There are so many shops advertising ‘day-old chicks’, which are raised to
become ‘broilers’ – boiled and deep-fried kuku, v popular. Lucky birds reaching
more senior stages are tied by their feet and carried about upside-down in
bunches, they are remarkably docile about it, no flapping. The streets of Embu
are wicked in the early evening – shoeshine huts, maize sellers grilling the
cobs in roadside pits, women shredding sukuma, smoky charcoal fires. There are
a few roadside ‘garden centres’ on the main road out of town where you can buy
anything – mango trees, cacti, and bizarre trees with spread-out layers of
leaves, like an inverse-Christmas tree. Massive sisal plants grow (I thought
they were aloe vera at first) which are made into rope. Shop names are hand-
painted and make me laugh – ‘nice and lovely’, ‘jolly precious fish + chips’,
‘victory snacks’, ‘lord’s super butchery’ (and ‘the roastful butchery’, too). An alternative medicine clinic: ‘we treat, God
cures’…
Lizard in the bath, slim and
brown, a friend of the gecko. Horribly wriggly to get out. Massive storms at
the moment, with lightening forks across the whole sky and TORRENTIAL rain –
this means the power sometimes stays off for almost 24 hours which is
frustrating!
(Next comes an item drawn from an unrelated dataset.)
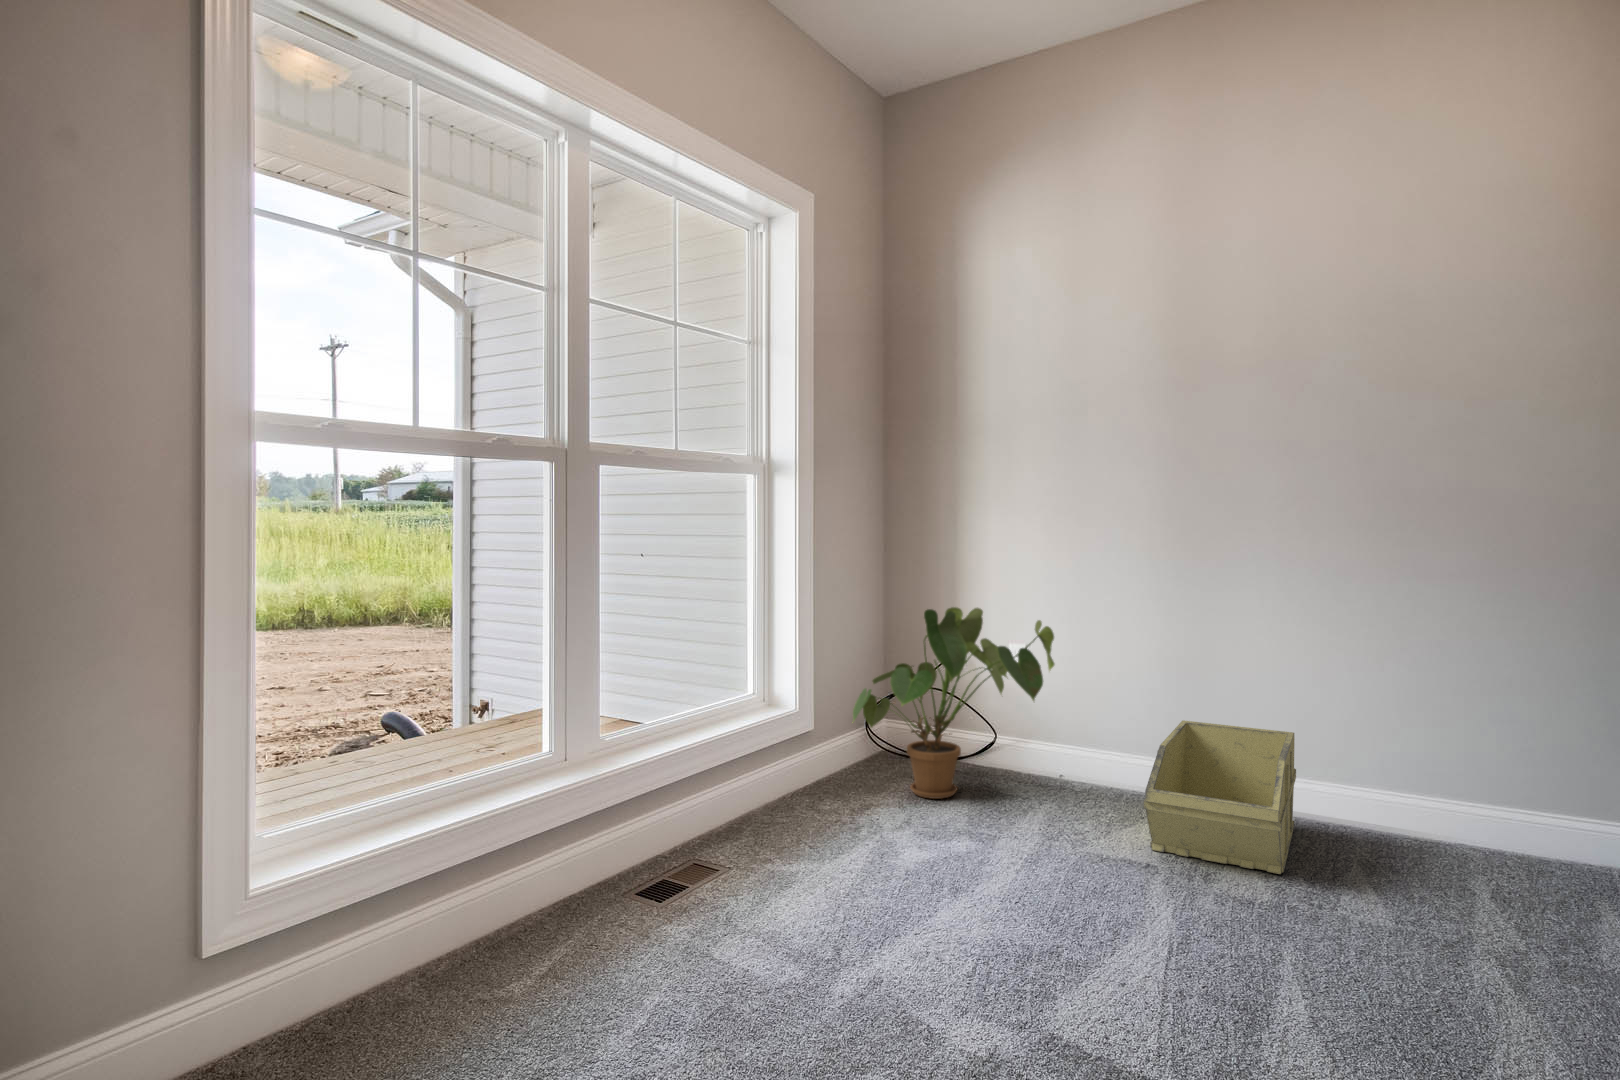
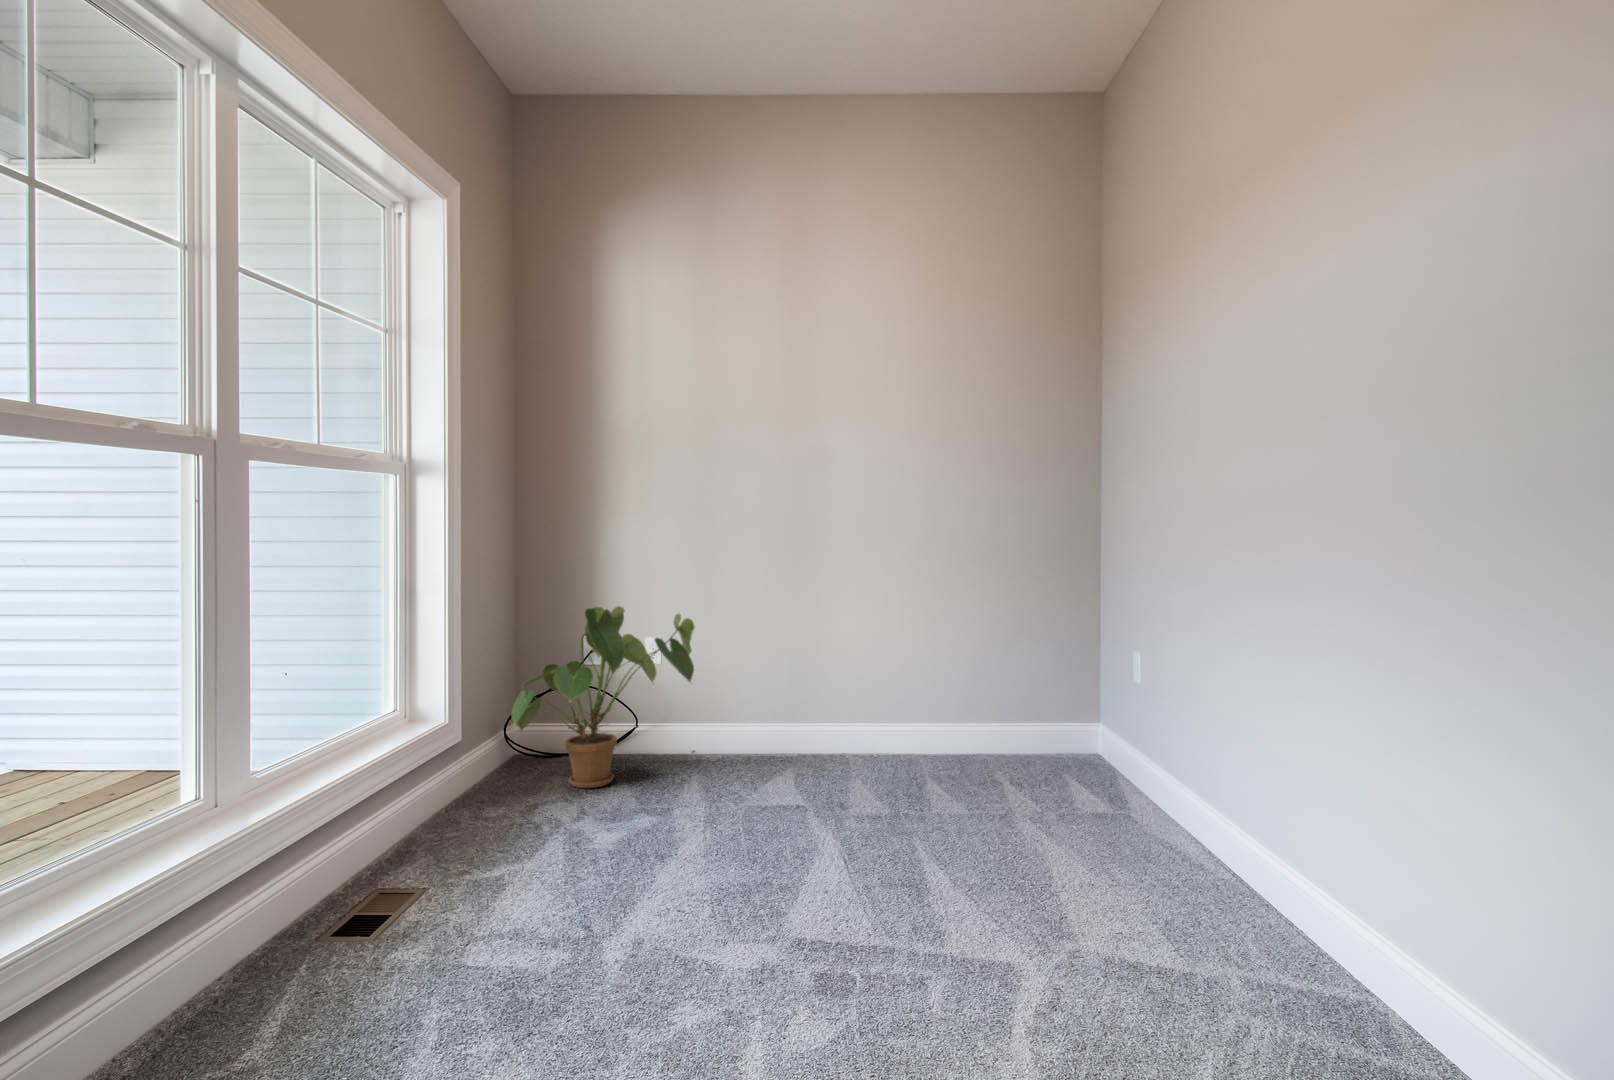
storage bin: present [1143,720,1296,874] -> none [791,687,891,794]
BUT after a heavy rain Mt Kenya can be seen incredibly clearly
from the hill, snow topped peaks and all.
I buy a fab wooden spoon (actually
it’s more like an oar, although not as big as Lillian’s which is the
next-oar-up) at the market for making my own ugali. Ugali is essentially a
large white polenta cake, but is surprisingly difficult to make properly – when
done you should be able to turn it out as one big mass, leaving a thick hard
crust on the pan which never comes off… Also barter hard for some small ebony
carved animals – exhausting - the seller is at pains to prove to me the
quality, ‘sister’ (real ebony secretes oil when you scratch it). Best purchase
though is my first ever cocoa pod! – green-brown and furry on the outside, and
rattles when you shake it. Inside is a sweet white pulp surrounding the cocoa
beans (this can be eaten, or fermented and used in uji) - separated by string
fibers into segments. (Chocolate though is a long way off – the beans have to
be sweated, fermented and dried for many days…ah well).
Fav foods at the moment: avocado
(which can be brought for 10 bob - about 7p - from Mama Whyela and are as big
as 4 normal ones – the trees are LADEN with them at the moment), mazala lala
(fermented milk), the oranges, and boiled arrowroot (or sweet potato, or left
over ugali, for that matter). I also cook Kunde – this the name of the dish and
also of the African black-eyed ‘cow peas’, which are stewed with onions and
tomatoes (the base of every recipe here!), peanut butter and sukuma.